The Ecological Waste Coalition of the Philippines (EcoWaste), Health Care Without Harm (HCWH), Greenpeace Southeast Asia and the Freedom from Debt Coalition (FDC) said the loan, worth half a billion pesos of incinerators for 26 public hospitals to “help” in the proper disposal of medical waste was illegitimate and a waste of money. The said loan agreement was contracted in 1997 by Bank Austria and the Philippine Government coursed through the Department of Finance (DOF).
“We urge our legislators to strike out the payments for this loan project in the budget pending a thorough investigation that will eventually lead to its repudiation. We also demand the payment for this debt be allotted instead to augment the measly budget of the health sector,” FDC Secretary General Milo Tanchuling said.
“We are paying a lot of money for this debt which provided absolutely zero benefit to us except for the fact that it poses a clear danger to our environment. The project is truly a classic example of an illegitimate debt—debts claimed to us which financed ill-conceived development projects which are obviously not only on the pipeline but are detrimental to the people and environment’s interest,” Tanchuling said.
FDC said the proposed repayment for 2008 is $ 2.02 million or P 93.697 million. Interest payment next year, which is part of the budget, is $ 368.75 million while principal payment, which is an off-budget item, is $ 1,652.76 million. EcoWaste, Greenpeace, HCWH and FDC want both payments suspended.
The incinerators, which Greenpeace Southeast Asia claimed were substandard and did not meet the emission levels guaranteed by the supplier, had all been retired in 2003, when the incineration ban promulgated by the Philippine Clean Air Act of 1999 (CAA) took effect and when the DOH failed in its attempt to exempt them from the ban. They were part of the DOH’s project dubbed “The Austrian Project for the Establishment of Waste Disposal Facilities and Upgrading of the Medical Equipment Standard in DOH Hospitals.”
The loan that financed the purchase of the incinerators would have to be paid until 2014, with payments amounting to roughly US$ 2M per year.
Albay Representative Edcel Lagman, Chairperson of the powerful Committee on Appropriations also confirmed this contention during the formal opening of the House of Representatives’ plenary debates on the budget last week.
For his part, Ronnel Lim of Health Care Without Harm said: “As part of Austrian Official Development Assistance (ODA), the project’s purpose had the lofty goal of helping Philippine hospitals safely dispose of medical waste. But instead of helping, the ODA just exacerbated the problem.
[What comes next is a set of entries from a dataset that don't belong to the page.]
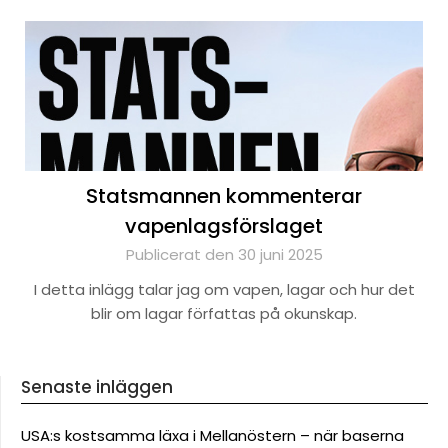
Statsmannen kommenterar
vapenlagsförslaget
Publicerat den 30 juni 2025
I detta inlägg talar jag om vapen, lagar och hur det
blir om lagar författas på okunskap.
Senaste inläggen
USA:s kostsamma läxa i Mellanöstern – när baserna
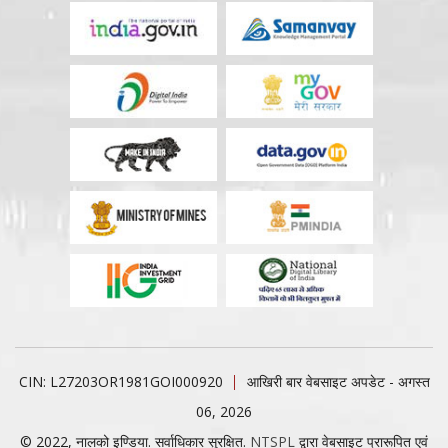
CIN: L27203OR1981GOI000920
आखिरी बार वेबसाइट अपडेट - अगस्त
06, 2026
© 2022, नालको इण्डिया. सर्वाधिकार सुरक्षित.
NTSPL
द्वारा वेबसाइट प्रारूपित एवं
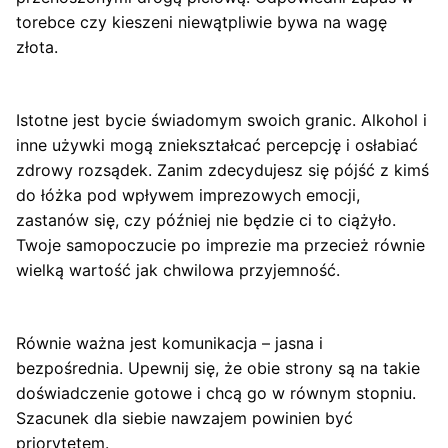
torebce czy kieszeni niewątpliwie bywa na wagę
złota.
Istotne jest bycie świadomym swoich granic. Alkohol i
inne używki mogą zniekształcać percepcję i osłabiać
zdrowy rozsądek. Zanim zdecydujesz się pójść z kimś
do łóżka pod wpływem imprezowych emocji,
zastanów się, czy później nie będzie ci to ciążyło.
Twoje samopoczucie po imprezie ma przecież równie
wielką wartość jak chwilowa przyjemność.
Równie ważna jest komunikacja – jasna i
bezpośrednia. Upewnij się, że obie strony są na takie
doświadczenie gotowe i chcą go w równym stopniu.
Szacunek dla siebie nawzajem powinien być
priorytetem.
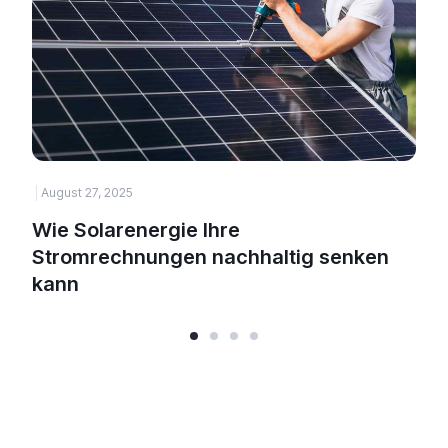
August 27, 2025
Wie Solarenergie Ihre
Stromrechnungen nachhaltig senken
kann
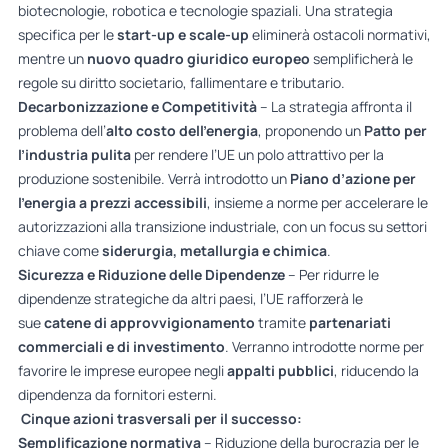
biotecnologie, robotica e tecnologie spaziali. Una strategia
specifica per le
start-up e scale-up
eliminerà ostacoli normativi,
mentre un
nuovo quadro giuridico europeo
semplificherà le
regole su diritto societario, fallimentare e tributario.
Decarbonizzazione e Competitività
– La strategia affronta il
problema dell’
alto costo dell’energia
, proponendo un
Patto per
l’industria pulita
per rendere l’UE un polo attrattivo per la
produzione sostenibile. Verrà introdotto un
Piano d’azione per
l’energia a prezzi accessibili
, insieme a norme per accelerare le
autorizzazioni alla transizione industriale, con un focus su settori
chiave come
siderurgia, metallurgia e chimica
.
Sicurezza e Riduzione delle Dipendenze
– Per ridurre le
dipendenze strategiche da altri paesi, l’UE rafforzerà le
sue
catene di approvvigionamento
tramite
partenariati
commerciali e di investimento
. Verranno introdotte norme per
favorire le imprese europee negli
appalti pubblici
, riducendo la
dipendenza da fornitori esterni.
Cinque azioni trasversali per il successo:
Semplificazione normativa
– Riduzione della burocrazia per le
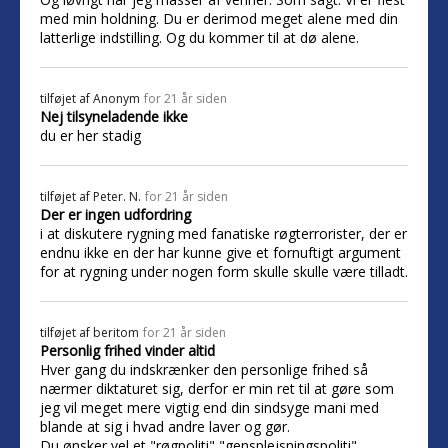
med min holdning. Du er derimod meget alene med din
latterlige indstilling. Og du kommer til at dø alene.
tilføjet af
Anonym
for 21 år siden
Nej tilsyneladende ikke
du er her stadig
tilføjet af
Peter. N.
for 21 år siden
Der er ingen udfordring
i at diskutere rygning med fanatiske røgterrorister, der er
endnu ikke en der har kunne give et fornuftigt argument
for at rygning under nogen form skulle skulle være tilladt.
tilføjet af
beritom
for 21 år siden
Personlig frihed vinder altid
Hver gang du indskrænker den personlige frihed så
nærmer diktaturet sig, derfor er min ret til at gøre som
jeg vil meget mere vigtig end din sindsyge mani med
blande at sig i hvad andre laver og gør.
Du ønsker vel et "røgpoliti" "gensplejsningspoliti"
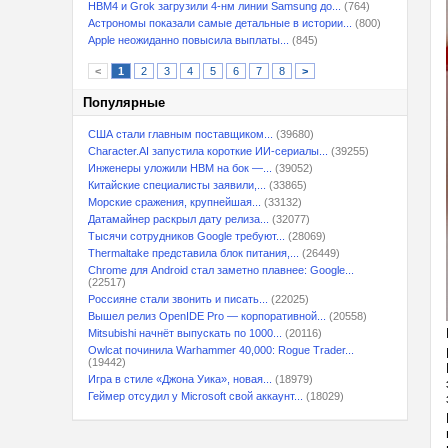
HBM4 и Grok загрузили 4-нм линии Samsung до...
(764)
Астрономы показали самые детальные в истории...
(800)
Apple неожиданно повысила выплаты...
(845)
<
1
2
3
4
5
6
7
8
>
Популярные
США стали главным поставщиком...
(39680)
Character.AI запустила короткие ИИ-сериалы...
(39255)
Инженеры уложили HBM на бок —...
(39052)
Китайские специалисты заявили,...
(33865)
Морские сражения, крупнейшая...
(33132)
Датамайнер раскрыл дату релиза...
(32077)
Тысячи сотрудников Google требуют...
(28069)
Thermaltake представила блок питания,...
(26449)
Chrome для Android стал заметно плавнее: Google...
(22517)
Россияне стали звонить и писать...
(22025)
Вышел релиз OpenIDE Pro — корпоративной...
(20558)
Mitsubishi начнёт выпускать по 1000...
(20116)
Owlcat починила Warhammer 40,000: Rogue Trader...
(19442)
Игра в стиле «Джона Уика», новая...
(18979)
Геймер отсудил у Microsoft свой аккаунт...
(18029)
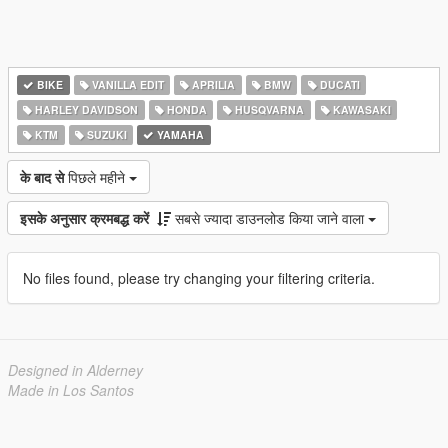
BIKE
VANILLA EDIT
APRILIA
BMW
DUCATI
HARLEY DAVIDSON
HONDA
HUSQVARNA
KAWASAKI
KTM
SUZUKI
YAMAHA
के बाद से
पिछले महीने
इसके अनुसार क्रमबद्ध करें
सबसे ज्यादा डाउनलोड किया जाने वाला
No files found, please try changing your filtering criteria.
Designed in Alderney
Made in Los Santos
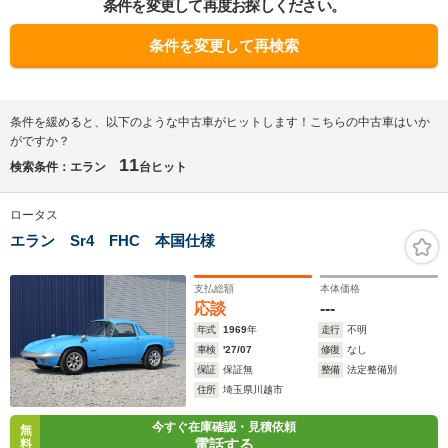
条件を変更して再度お探しください。
条件を変更して再検索
条件を緩めると、以下のような中古車がヒットします！こちらの中古車はいか
がですか？
11
検索条件：エラン
台ヒット
ロータス
エラン Sr4 FHC 本国仕様
支払総額
本体価格
応談
---
年式
1969
年
走行
不明
車検
'27/07
修復
なし
保証
保証無
整備
法定整備別
住所
埼玉県川越市
今すぐ在庫確認・見積依頼
無
電話する
料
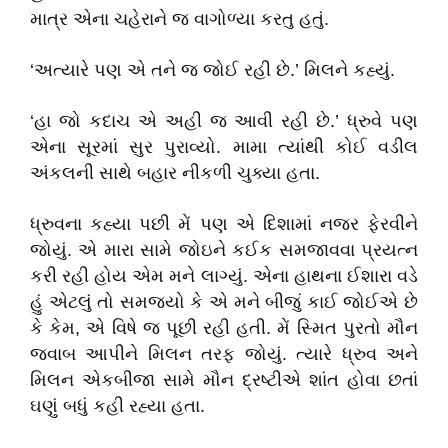
માત્ર એના ચહેરાને જ વાગોળ્યા કરતુ હતું.
‘અત્યારે પણ એ તને જ જોઈ રહી છે.’ મિલને કહ્યું.
‘હા જો કદાચ એ અહી જ આવી રહી છે.’ ધ્રુવે પણ
એના સૂરમાં સુર પુરાવ્યો. મામા ત્યાંથી કોઈ વડીલ
અંકલની સાથે બહાર નીકળી ચુક્યા હતા.
ધ્રુવના કહ્યા પછી મેં પણ એ દિશામાં નજર ફેરવીને
જોયું. એ મારા સામે જોઇને કઈક સમજાવવા પ્રયત્ન
કરી રહી હોય એમ મને લાગ્યું. એના હાથના ઈશારા વડે
હું એટલું તો સમજ્યો કે એ મને બીજું કાઈ જોઈએ છે
કે કેમ, એ વિષે જ પૂછી રહી હતી. મેં સ્મિત પુરતો મૌન
જવાબ આપીને મિલન તરફ જોયું. ત્યારે ધ્રુવ અને
મિલન એકબીજા સામે મૌન દ્રષ્ટીએ શાંત હોવા છતાં
ઘણું બધું કહી રહ્યા હતા.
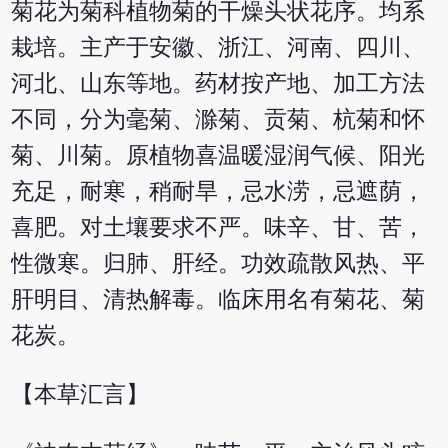
菊花为菊科植物菊的干燥头状花序。均系
栽培。主产于安徽、浙江、河南、四川、
河北、山东等地。药材按产地、加工方法
不同，分为毫菊、滁菊、贡菊、杭菊和怀
菊、川菊。原植物喜温暖湿润气候、阳光
充足，耐寒，稍耐旱，忌水涝，忌遮荫，
喜肥。对土壤要求不严。味辛、甘、苦，
性微寒。归肺、肝经。功效疏散风热、平
肝明目、清热解毒。临床用名有菊花、菊
花炭。
【本草汇言】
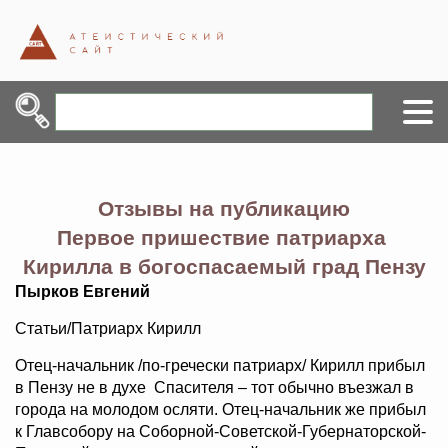
Отзывы на публикацию
Первое пришествие патриарха
Кирилла в богоспасаемый град Пензу
Пырков Евгений
Статьи/Патриарх Кирилл
Отец-начальник /по-гречески патриарх/ Кирилл прибыл
в Пензу не в духе Спасителя – тот обычно въезжал в
города на молодом осляти. Отец-начальник же прибыл
к Главсобору на Соборной-Советской-Губернаторской-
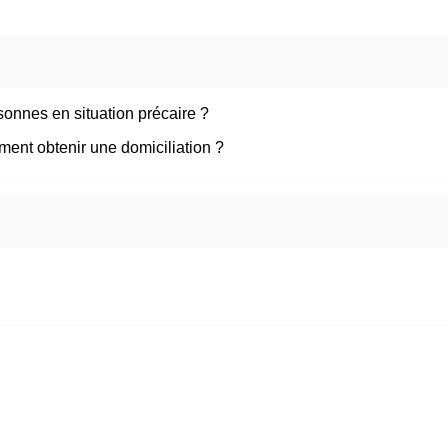
onnes en situation précaire ?
ment obtenir une domiciliation ?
In the joint Department of Health (DOH)-World Health Organization (WHO) emission test conducted on one of the incinerators, the dioxin emission was a whopping 870 times over the limit set by the CAA. Now, we not only have a medical waste problem, we have an illegitimate debt that needs to be paid.”
“The Austrian people should call the attention of their government on this environmentally unjust loan extended as an ODA on behalf of them,” added Lim.